Are your digital photographs a mess? Here are 5 steps to help you say "goodbye" to digital chaos.

If you’re anything like me, you’re constantly taking photos. You reach for a camera multiple times a day to capture little moments that make you smile. You probably have thousands of photographs and they’re all in different places. There are some on your phone, on your partner’s phone, maybe even some on your teenager’s phone. Then there are the photographs on your digital camera. Perhaps there are some on tablets, laptops, desktop computers, cloud storage, external hard drives, USBs - the list goes on.

You’re talking with a family member and they mention a beautiful photo you captured recently and posted on Instagram. They want a copy of the photo so they can print it. You smile and say you’ll email the large file but inside you’re cringing. The problem? You don’t know which device contains that file. 

Talk about overwhelming!

No one wants to be overwhelmed when dealing with family memories. I want to help you get on top of your digital photographs. 

You'll need to set aside some time to follow these steps and it will feel like a huge task at first, but it will be so much easier for you to manage your digital photographs in the long run!

1- Gather

To begin, I want you to get all your photographs in one place. 

Just one. 

Every photograph that is taken by your family for documentary purposes needs to be together. That way it is easier to sort and organise. If you need to keep referring to multiple devices/hard drives/CDs/USBs (you get the picture) you’re going to get stuck and give up. It becomes too much.

This one place becomes your photo hub. All your photographs from now on will make it's way through this hub.

2- Sort

You need a system of sorting your photographs. One that makes sense to you. I like to work chronologically because I find it is the easiest system to keep me consistent. Within my “pictures” folder, I have folders labelled by year and then within each year, by month. If it helps you to stay organised, rename image files to suit your system. 

People work in different ways, find the method that suits you.

3- Edit/Delete

Once I have gathered and sorted my photographs chronologically, I then go through and edit any photographs that I want to keep which haven’t yet been edited. I also delete photographs that aren’t worth keeping.

4- Backup

I can't stress how important it is to backup your digital photographs!

Imagine for a second that you grab your hard drive and connect it to your computer.
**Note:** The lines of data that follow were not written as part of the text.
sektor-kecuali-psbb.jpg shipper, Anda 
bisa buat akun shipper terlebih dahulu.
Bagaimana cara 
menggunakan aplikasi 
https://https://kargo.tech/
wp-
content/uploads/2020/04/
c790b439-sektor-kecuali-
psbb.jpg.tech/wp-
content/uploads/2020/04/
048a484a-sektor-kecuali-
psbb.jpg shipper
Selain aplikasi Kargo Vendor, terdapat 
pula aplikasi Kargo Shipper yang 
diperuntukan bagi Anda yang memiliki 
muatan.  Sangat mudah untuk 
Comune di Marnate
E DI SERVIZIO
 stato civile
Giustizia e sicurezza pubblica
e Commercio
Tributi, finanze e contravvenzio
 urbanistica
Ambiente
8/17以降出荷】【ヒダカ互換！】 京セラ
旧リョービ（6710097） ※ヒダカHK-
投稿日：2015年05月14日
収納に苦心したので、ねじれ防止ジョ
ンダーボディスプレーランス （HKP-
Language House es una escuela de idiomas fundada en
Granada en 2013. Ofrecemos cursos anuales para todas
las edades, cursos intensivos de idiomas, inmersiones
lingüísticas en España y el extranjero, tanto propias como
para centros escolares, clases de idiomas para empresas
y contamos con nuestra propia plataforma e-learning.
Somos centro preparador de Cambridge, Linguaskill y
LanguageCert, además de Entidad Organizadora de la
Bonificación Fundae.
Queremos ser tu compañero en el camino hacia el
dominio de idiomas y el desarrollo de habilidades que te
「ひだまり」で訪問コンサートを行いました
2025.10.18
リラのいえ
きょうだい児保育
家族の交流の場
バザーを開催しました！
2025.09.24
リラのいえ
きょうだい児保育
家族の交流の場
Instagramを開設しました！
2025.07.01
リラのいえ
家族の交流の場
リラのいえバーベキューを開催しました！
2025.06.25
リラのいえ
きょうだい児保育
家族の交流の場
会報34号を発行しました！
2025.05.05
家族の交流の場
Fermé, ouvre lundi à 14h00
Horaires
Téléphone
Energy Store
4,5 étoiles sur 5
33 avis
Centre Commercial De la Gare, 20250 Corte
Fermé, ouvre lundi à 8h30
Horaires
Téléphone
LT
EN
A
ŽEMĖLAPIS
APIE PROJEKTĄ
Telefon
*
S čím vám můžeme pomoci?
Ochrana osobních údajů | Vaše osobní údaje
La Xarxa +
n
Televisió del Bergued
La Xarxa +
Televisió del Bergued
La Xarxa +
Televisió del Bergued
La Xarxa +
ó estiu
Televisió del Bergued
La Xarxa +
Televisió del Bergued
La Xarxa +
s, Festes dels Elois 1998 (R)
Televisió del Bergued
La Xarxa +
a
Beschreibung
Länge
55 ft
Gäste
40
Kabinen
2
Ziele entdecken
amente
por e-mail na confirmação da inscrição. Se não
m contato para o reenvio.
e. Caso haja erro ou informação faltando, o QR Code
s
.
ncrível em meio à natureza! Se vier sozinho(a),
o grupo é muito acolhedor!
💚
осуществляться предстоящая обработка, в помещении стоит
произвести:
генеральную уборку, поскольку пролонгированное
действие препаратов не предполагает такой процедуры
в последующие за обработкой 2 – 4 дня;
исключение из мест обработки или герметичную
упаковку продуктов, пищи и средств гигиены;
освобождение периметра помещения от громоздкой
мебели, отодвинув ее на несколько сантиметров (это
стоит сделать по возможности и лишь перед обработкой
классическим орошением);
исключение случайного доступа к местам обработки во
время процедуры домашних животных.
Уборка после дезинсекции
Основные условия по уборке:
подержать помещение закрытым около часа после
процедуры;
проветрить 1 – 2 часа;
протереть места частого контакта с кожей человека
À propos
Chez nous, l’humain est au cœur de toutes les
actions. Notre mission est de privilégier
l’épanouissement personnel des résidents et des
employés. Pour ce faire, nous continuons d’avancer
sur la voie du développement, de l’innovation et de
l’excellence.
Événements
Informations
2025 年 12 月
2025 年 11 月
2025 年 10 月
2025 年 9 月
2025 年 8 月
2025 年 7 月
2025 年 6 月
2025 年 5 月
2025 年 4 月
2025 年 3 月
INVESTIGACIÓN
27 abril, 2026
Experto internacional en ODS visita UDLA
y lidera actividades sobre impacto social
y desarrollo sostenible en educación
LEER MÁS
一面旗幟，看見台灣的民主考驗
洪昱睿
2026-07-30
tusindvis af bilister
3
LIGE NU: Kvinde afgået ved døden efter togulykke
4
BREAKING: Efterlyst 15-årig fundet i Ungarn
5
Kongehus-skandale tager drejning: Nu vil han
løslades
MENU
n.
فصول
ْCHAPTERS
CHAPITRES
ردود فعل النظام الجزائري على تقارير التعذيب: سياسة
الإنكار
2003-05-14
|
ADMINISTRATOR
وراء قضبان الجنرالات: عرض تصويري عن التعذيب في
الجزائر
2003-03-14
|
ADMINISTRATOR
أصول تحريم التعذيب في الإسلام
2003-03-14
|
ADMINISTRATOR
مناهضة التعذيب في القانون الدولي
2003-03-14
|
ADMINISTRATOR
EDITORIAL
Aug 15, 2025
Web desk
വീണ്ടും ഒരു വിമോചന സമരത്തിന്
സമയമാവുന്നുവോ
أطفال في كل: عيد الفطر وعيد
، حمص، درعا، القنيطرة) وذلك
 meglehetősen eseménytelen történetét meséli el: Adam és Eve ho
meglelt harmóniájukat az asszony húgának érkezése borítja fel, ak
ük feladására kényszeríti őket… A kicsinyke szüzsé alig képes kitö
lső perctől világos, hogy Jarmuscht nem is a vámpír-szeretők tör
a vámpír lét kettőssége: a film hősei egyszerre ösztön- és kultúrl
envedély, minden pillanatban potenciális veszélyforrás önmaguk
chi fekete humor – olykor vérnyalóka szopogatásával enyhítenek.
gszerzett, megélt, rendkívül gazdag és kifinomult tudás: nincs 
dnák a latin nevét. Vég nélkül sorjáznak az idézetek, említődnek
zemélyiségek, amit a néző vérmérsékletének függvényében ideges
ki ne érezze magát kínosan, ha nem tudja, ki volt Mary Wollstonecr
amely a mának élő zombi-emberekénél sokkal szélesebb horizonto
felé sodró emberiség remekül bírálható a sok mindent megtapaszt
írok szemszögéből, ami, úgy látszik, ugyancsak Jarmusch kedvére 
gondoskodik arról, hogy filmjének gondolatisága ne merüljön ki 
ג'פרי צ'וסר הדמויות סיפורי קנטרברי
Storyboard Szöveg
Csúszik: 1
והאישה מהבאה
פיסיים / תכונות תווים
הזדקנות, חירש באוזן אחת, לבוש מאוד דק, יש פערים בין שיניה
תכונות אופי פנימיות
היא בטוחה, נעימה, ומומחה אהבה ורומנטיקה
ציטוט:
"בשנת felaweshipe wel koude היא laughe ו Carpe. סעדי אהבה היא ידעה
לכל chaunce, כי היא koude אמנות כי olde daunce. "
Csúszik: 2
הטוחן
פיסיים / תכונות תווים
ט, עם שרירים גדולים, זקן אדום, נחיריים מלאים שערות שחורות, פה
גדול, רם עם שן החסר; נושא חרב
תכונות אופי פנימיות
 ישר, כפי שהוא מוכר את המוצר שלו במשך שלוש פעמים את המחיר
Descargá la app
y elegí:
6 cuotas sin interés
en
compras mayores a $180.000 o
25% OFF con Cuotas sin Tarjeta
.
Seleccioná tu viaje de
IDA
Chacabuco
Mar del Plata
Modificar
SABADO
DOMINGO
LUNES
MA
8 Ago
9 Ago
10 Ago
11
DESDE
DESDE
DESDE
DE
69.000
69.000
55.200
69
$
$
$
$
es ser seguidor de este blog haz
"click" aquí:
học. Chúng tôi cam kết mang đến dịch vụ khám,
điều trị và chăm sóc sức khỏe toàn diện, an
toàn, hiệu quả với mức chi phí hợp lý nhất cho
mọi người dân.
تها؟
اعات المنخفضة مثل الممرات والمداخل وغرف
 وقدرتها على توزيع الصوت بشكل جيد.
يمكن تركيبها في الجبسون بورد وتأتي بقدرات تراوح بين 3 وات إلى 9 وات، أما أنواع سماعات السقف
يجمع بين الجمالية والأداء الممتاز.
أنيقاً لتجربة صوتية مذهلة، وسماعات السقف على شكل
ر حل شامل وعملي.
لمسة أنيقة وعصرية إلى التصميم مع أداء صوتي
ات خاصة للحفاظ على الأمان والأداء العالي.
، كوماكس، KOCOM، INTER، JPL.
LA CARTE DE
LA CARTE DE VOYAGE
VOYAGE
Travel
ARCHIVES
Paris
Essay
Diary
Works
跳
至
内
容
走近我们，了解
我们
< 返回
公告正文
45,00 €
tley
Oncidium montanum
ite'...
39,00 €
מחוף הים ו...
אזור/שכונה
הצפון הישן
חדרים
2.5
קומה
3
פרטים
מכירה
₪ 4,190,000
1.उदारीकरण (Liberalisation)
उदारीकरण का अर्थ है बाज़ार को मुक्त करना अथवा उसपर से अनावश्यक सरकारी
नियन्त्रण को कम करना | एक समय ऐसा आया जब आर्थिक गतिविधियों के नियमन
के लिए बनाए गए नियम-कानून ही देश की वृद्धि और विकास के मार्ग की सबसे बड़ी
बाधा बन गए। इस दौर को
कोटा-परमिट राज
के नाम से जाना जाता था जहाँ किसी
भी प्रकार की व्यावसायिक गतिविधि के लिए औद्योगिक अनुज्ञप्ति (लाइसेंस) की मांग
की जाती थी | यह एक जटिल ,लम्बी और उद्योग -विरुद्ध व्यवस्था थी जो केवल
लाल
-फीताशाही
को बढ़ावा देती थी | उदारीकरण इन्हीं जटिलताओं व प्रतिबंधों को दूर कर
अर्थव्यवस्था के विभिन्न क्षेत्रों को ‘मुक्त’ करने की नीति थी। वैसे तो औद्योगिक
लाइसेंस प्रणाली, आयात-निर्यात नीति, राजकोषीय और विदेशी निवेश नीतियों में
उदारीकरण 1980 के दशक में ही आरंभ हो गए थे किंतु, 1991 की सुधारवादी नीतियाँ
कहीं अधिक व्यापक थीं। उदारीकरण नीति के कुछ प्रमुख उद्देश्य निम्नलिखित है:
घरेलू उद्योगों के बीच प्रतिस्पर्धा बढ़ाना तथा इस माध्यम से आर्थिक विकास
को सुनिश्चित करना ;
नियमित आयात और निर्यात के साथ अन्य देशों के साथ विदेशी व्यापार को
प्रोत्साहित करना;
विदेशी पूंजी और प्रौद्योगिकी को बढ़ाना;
You wait for it to connect and load the content. Nothing loads.

Your hard drive has failed and everything on it is lost. 

It was the only place you stored your wedding photos, or the baby shoot for your first child, the photographs of your family for the past year. All those precious family memories are suddenly lost. It’s heartbreaking to imagine dealing with the loss of those photographs.

This is why you need to backup your photographs.

I like to have at least 3 copies of my images; first, my original files on my computer; second, on my external hard drive; and third, in cloud storage (I use the unlimited photo storage that comes with our Amazon Prime account). There are many different cloud storage options so it’s worth doing some research and picking one.

Clearly label your external storage devices with the photographs they contain, whether that's by year or event. I had too many CDs and USBs labelled "photos" and I'm thankful that's now a thing of the past!

5- Print

I love that you take photographs. How often do you look through your digital files with your family? Print your photos, whether in book form or physical prints.  

Get the photographs of your family's life and memories off the screens and in your family’s hands.